Он испытующе взглянул на друга, чтобы убедиться, какое впечатление произвели его слова, и, видимо, недовольный тем, что увидел, примирительно продолжал:

— Мало ли что мы считаем своим. И картофель, и табак, и конопля, и лен растут и размножаются на наших полях, а растения — не наши. Первые вышли из Америки,

а вторые из Индии. Вот и разберись.

Не впервые они спорили об этом. Самсон Иванович чтил русские традиции в науке, любил русских врачей Захарьина и Мудрова, верил, что клинициста, подобного Боткину, Европа не знала. Яков Гаврилович ставил иностранные школы выше всего, считал Клода Бернара, Гельмгольца и Вирхова величайшими медиками своего времени. В своих лекциях он любил развлекать студентов рассказами из жизни европейских знаменитостей и анекдотами из их биографий. Запас этих сведений был так велик и разнообразен, что никто не запомнил, чтобы он дважды повторил высказанную однажды остроту. Когда в стране заговорили об отечественных талантах, несправедливо забытых, обманутых и оттесненных именами зарубежных ученых, Яков Гаврилович в своих вы–ступлениях перестал упоминать иностранцев.
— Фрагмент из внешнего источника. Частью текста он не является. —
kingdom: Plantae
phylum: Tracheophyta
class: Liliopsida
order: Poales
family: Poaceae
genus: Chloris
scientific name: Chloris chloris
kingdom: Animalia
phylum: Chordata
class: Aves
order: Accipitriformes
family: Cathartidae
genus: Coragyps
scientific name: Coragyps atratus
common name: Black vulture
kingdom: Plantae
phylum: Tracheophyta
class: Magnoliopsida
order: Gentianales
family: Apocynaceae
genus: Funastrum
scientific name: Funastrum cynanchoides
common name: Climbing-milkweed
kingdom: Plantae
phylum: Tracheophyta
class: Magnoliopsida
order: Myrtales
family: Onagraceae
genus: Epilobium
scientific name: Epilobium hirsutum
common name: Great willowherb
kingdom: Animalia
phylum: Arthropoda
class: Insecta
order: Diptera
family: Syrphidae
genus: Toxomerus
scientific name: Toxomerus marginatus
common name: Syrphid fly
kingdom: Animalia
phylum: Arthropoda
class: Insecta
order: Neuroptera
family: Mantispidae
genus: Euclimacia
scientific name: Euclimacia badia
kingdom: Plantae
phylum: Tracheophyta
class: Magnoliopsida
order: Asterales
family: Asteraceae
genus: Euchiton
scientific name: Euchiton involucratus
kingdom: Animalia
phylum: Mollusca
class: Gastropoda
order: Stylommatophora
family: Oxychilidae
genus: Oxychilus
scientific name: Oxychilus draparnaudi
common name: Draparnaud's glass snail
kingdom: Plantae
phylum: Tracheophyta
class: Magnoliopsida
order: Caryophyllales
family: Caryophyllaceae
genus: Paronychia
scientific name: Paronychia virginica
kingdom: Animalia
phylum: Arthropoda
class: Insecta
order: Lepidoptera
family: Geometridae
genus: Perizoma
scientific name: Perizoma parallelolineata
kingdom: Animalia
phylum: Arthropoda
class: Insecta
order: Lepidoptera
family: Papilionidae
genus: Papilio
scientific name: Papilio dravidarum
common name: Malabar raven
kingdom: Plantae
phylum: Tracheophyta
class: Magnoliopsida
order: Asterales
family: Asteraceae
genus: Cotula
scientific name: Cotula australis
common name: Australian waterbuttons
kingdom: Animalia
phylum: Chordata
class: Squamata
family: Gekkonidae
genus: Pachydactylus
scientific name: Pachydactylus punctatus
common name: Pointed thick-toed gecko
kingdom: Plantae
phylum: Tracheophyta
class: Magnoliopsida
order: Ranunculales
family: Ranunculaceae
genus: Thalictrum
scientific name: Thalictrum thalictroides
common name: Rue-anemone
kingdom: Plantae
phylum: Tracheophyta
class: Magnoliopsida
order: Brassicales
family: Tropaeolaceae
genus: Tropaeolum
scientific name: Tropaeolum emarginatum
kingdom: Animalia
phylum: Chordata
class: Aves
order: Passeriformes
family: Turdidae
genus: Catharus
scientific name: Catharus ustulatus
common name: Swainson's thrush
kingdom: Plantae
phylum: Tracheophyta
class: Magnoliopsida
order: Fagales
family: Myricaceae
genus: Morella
Когда обстоятельства вынуждали его назвать кого–нибудь из них, он делал вид, что забыл это имя, морщил лоб, щелкал пальцами и, махнув наконец рукой, говорил: «Назовем его просто французом». Зато все чаще в речах Студенцова стали звучать имена соотечественников. Безвестные и малоизвестные, ничем не замечательные, они упоминались слишком часто, не всегда кстати.

Самсона Ивановича не смутил пример с картофелем, табаком, коноплей и льном, во всем, что касалось сельского хозяйства, он был не менее осведомлен, чем в медицине. Он встал во весь рост, тряхнул своей львиной головой и, положив на стол большую тяжелую руку, сказал:

— Я понимаю, когда мне говорят, что исследователи не решили еще, где отчизна пшеницы, ячменя, овса, кукурузы и риса, и что растения эти — «космополиты». Понимаю и не спорю, так и должно быть, но человек!

Он круто повернулся к Студенцову и устремил на него сердитый взгляд. «Русский человек, — говорил этот взгляд, — где бы он ни жил и на каком языке ни говорил, может быть только русским».

Яков Гаврилович решил, что Самсон Иванович вызывает его на ссору. Этот медведь не уступит в том, что задумал; что ж, война так война, он скажет ему нечто такое, что тот запомнит надолго.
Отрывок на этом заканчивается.